The group searched for a location to fly the flag, and when the Minnesota Department of Transportation began the reconstruction project on Highway 10, the agency donated a piece of right-of-way property to the city of Staples to be used for a veterans park.

Since its beginnings, the park now includes the flags of each military branch, a series of benches honoring veteran family members of donors and bricks bearing the names of soldiers present and past. An eagle statue sculpted by metal artist Jeff Kreitz of Breezy Point stands guard near what's become an unofficial pit stop for highway travelers.

"Part of our mission is to honor the veterans that have served in our area," said Kevin Jenkins, board secretary. "That's kind of what it's all about, everything we do goes to that. We also educate, and especially the younger people who are losing track or never did know how we got to where we are as a country. We need to honor these veterans that got us there as a free country."

The board has big plans for the park's future-including an interpretive center displaying military artifacts and playing audio and video recordings of veteran's stories. The purpose of the renovation project, however, is to improve some of the current monuments.

"We have goals of getting granite on the retaining wall that's there, and maybe doing some block work or brick work on there, and then we have granite that's needed on our sign where the eagle is," said Ken Klose, board member.

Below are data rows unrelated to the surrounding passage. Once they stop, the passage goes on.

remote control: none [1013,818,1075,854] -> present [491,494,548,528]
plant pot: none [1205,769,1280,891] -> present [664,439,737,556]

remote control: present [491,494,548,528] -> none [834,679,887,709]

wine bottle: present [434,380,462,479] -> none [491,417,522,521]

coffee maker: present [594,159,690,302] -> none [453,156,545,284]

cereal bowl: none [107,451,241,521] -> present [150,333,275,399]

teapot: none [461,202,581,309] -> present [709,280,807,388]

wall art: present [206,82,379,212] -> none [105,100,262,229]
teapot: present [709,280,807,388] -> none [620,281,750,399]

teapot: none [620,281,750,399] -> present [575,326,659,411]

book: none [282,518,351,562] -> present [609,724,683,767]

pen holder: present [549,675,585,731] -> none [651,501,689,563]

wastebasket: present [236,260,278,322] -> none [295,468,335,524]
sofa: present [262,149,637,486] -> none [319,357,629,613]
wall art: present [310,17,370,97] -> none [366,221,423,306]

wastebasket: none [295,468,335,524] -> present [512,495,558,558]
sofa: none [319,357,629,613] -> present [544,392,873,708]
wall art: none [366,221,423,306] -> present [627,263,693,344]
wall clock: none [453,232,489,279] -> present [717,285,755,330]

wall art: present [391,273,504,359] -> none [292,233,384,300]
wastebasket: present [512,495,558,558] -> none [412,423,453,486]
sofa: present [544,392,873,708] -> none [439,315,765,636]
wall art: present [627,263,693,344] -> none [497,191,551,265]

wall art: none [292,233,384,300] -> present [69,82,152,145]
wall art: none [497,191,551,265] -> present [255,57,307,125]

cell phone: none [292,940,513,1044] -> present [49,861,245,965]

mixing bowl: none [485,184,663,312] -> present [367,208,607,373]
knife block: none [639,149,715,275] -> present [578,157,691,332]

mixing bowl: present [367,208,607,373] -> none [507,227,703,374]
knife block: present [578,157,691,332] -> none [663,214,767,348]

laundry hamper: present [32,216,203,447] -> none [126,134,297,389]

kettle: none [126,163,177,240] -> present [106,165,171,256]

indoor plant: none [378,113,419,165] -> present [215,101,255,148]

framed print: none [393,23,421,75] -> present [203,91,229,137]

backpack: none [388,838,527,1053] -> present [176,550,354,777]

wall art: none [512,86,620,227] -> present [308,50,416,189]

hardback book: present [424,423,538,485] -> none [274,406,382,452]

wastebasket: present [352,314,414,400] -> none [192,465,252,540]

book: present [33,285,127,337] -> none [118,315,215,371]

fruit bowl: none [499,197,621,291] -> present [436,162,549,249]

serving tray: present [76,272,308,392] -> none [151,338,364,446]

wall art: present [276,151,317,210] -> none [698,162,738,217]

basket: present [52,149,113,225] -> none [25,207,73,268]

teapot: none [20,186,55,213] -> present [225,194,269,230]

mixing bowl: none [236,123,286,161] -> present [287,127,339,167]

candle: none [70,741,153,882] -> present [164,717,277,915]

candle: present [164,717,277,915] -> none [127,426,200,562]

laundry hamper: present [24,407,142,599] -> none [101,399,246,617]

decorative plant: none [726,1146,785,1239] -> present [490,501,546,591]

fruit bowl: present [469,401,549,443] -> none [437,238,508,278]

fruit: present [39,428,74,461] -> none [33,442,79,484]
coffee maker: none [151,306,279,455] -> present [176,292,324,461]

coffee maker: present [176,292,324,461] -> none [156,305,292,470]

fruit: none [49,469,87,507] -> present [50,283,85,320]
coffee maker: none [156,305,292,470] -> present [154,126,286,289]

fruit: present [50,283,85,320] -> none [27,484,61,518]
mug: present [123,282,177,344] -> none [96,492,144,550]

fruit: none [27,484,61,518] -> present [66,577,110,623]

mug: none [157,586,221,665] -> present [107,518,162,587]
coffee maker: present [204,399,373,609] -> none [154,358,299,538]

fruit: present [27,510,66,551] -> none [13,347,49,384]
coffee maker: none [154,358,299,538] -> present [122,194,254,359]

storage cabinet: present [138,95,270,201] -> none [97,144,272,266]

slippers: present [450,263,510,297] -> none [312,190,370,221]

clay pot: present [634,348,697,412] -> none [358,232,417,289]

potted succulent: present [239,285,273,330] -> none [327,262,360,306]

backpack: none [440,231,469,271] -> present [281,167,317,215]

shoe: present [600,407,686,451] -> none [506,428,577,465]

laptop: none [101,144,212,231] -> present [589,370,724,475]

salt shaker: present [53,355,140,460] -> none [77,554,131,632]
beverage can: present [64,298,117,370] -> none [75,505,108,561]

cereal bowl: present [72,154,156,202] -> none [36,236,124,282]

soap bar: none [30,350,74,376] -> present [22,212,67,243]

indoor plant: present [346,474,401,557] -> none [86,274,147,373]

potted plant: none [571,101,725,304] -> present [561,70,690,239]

To arrive at the $35,000 payday selling the home represented took nearly a year and construction work from a multitude of local contractors and skilled volunteers. To move the home to its new location was the first of many challenges, requiring a four-season porch to be cut from the rest of the structure and moved separately. Navigating the codes and ordinances of various public entities proved to be the mental accompaniment to the physical feats-particularly given the home was transported across the Todd-Wadena county line.

Nelsen said the group was grateful for the support it received throughout the renovation from more than 20 individuals and businesses-ranging from donated black walnut flooring worth nearly $4,000 to a donated forced air furnace representing $3,000 in savings. Board members spent hours of their own time as well, particularly board member Melvin Daniels, who Nelsen described as the "mechanical person" of the group leading much of the renovation work.

Built for the well-known Batcher family of Staples, the 60-year-old home was in great condition and worth saving, board members agreed. Would they do it again? Maybe, said Daniels-but probably not one they'd have to relocate.

Gathered at the home June 22 for the closing, board members joked they might have made more if they'd all signed up to be greeters at Walmart over the course of the year. But the fellowship of working together on the project and the satisfaction experienced when the home was completed appeared to override this mathematical truth.

"We'd have people come and bring doughnuts and rolls," Nelsen said. "We had meals here, because I've learned over time if you have food, people show up. We had a little table in the living room and we'd sit and have coffee and watch the planes come in."

Now, the pastor of the Staples United Methodist Church will enjoy that view, which boasts a western exposure to a wide-open runway often lit by the setting sun. The home became the parsonage of the church following last week's final walk-through.

How to support the Staples Veterans Park

Visit for information on how to donate to planned improvements to the Staples Veterans Park.

Park to host Fourth of July event

A celebration to dedicate 12 veterans pavers will take place 10 a.m. Tuesday at Staples Veterans Park, 820 Highway 10.

Guest speaker is retired Maj. Jack Wilson, a former pilot in the U.S. Air Force serving 1951-71. Wilson volunteered for the Vietnam War in 1963 and served a tour there.

The public is invited to bring a lawn chair to enjoy the program.